Ne sanno qualcosa i Focus. Arrivano dall’Olanda, terra di tulipani, provos, Coffe Shop e calcio totale, e debuttano con “In e Out of Focus”, album di scarso successo commerciale: né più né meno di un fiasco. Le cose andranno meglio in futuro: prima “Moving Waves”, uscito nel 1971, l’anno seguente sarà la volta di “Focus 3”. Due album di forte impatto, che consentiranno ai Focus di diventare una delle band più amate del momento. La ricetta del quartetto è semplice: la fisicità della sei corde di Jan Akkerman, la robustezza della sezione ritmica, composta dal bassista Bert Ruiter e dal batterista Pierre Van Der Linden, la voce e il flauto epilettico di Thijs Van Leer. Un impasto pressoché perfetto, che non disdegna il jazz e la classica. E che troverà la quadratura con un disco dal vivo: “Live at the Rainbow”: è il1973.

Il Rainbow è un teatro storico di Londra: l’esame è severo ma, per i Focus, convincere il pubblico britannico sarà un gioco da ragazzi. I quattro attingono dai già menzionati “Moving Waves” e “Focus 3”, la decisione è quella di non stravolgere più di tanto i brani nelle loro rispettive versioni da studio. Benvenute, dunque, le lunghe e pacate maratone di “Answers? Questions! Questions? Answers!” e di “Eruption”, nonché le certezze di “Focus III” e “Focus II”, arricchite da svisate miagolanti e dai timidi interventi vocali di Van Leer. Il clima si fa torrido con la trascinante “Hocus Pocus”, rimpolpata dai 26 secondi consecutivi di jodel messi insieme da un indemoniato Van Leer, e se “Sylvia” riporta il clima su di una certa pacatezza, la reprise di una “Hocus Pocus” in miniatura (probabilmente un bis) riporta il termometro su temperature alquanto calde.

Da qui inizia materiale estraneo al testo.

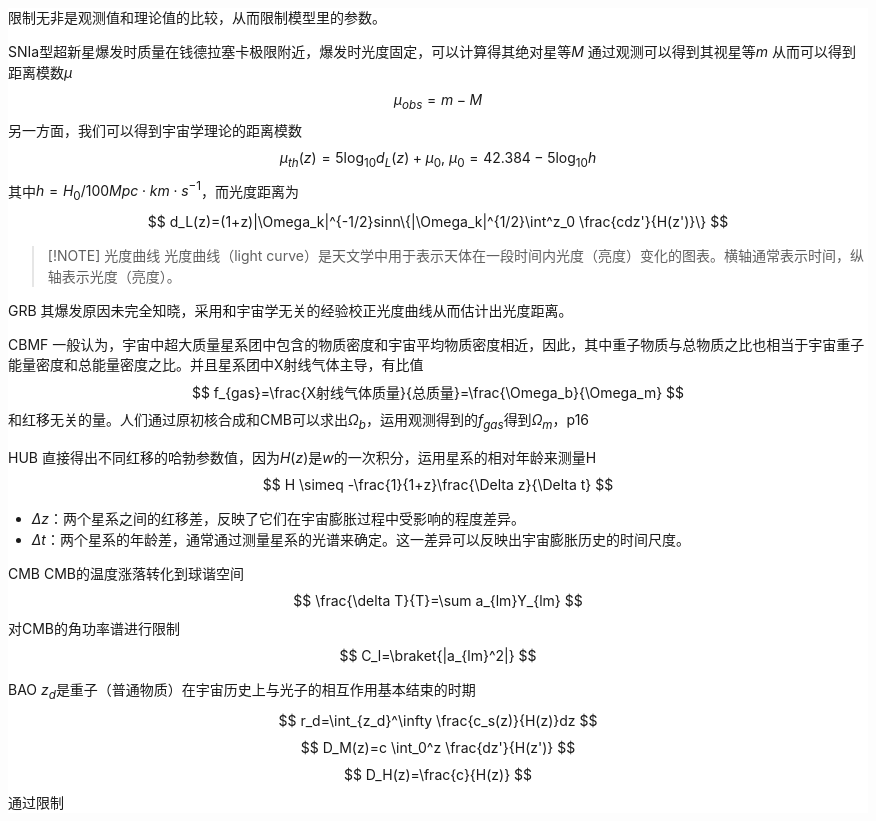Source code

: 限制无非是观测值和理论值的比较，从而限制模型里的参数。

SNIa型超新星爆发时质量在钱德拉塞卡极限附近，爆发时光度固定，可以计算得其绝对星等$M$
通过观测可以得到其视星等$m$
从而可以得到距离模数$\mu$
$$
\mu_{obs}=m-M
$$
另一方面，我们可以得到宇宙学理论的距离模数
$$
	\mu_{th}(z)=5\log_{10}d_L(z)+\mu_0,\ \mu_0=42.384-5\log_{10}h
$$
其中$h=H_0/100 Mpc \cdot km \cdot s^{-1}$，而光度距离为
$$
d_L(z)=(1+z)|\Omega_k|^{-1/2}sinn\{|\Omega_k|^{1/2}\int^z_0 \frac{cdz'}{H(z')}\}
$$

> [!NOTE] 光度曲线
> 光度曲线（light curve）是天文学中用于表示天体在一段时间内光度（亮度）变化的图表。横轴通常表示时间，纵轴表示光度（亮度）。

GRB
其爆发原因未完全知晓，采用和宇宙学无关的经验校正光度曲线从而估计出光度距离。

CBMF
一般认为，宇宙中超大质量星系团中包含的物质密度和宇宙平均物质密度相近，因此，其中重子物质与总物质之比也相当于宇宙重子能量密度和总能量密度之比。并且星系团中X射线气体主导，有比值
$$
f_{gas}=\frac{X射线气体质量}{总质量}=\frac{\Omega_b}{\Omega_m}
$$
和红移无关的量。人们通过原初核合成和CMB可以求出$\Omega_b$，运用观测得到的$f_{gas}$得到$\Omega_m$，p16

HUB
直接得出不同红移的哈勃参数值，因为$H(z)$是$w$的一次积分，运用星系的相对年龄来测量H
$$
	H \simeq -\frac{1}{1+z}\frac{\Delta z}{\Delta t}
$$
- $\Delta z$：两个星系之间的红移差，反映了它们在宇宙膨胀过程中受影响的程度差异。
- $\Delta t$：两个星系的年龄差，通常通过测量星系的光谱来确定。这一差异可以反映出宇宙膨胀历史的时间尺度。

CMB
CMB的温度涨落转化到球谐空间
$$
\frac{\delta T}{T}=\sum a_{lm}Y_{lm}
$$
对CMB的角功率谱进行限制
$$
C_l=\braket{|a_{lm}^2|}
$$

BAO
$z_d$是重子（普通物质）在宇宙历史上与光子的相互作用基本结束的时期
$$
r_d=\int_{z_d}^\infty \frac{c_s(z)}{H(z)}dz
$$
$$
D_M(z)=c \int_0^z \frac{dz'}{H(z')}
$$
$$
D_H(z)=\frac{c}{H(z)}
$$
通过限制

“Live at the Rainbow” sarà uno dei punti più alti della discografia dei Focus, colti nel loro massimo momento di forma e di ardore. Il gruppo, tra tanti cambiamenti di line-up, reunion, rinascite e ripartenze, è arrivato sino ai nostri giorni: suona ancora nei club e produce dischi, ma quella sera al Rainbow sembra più lontana di quanto non lo sia di già.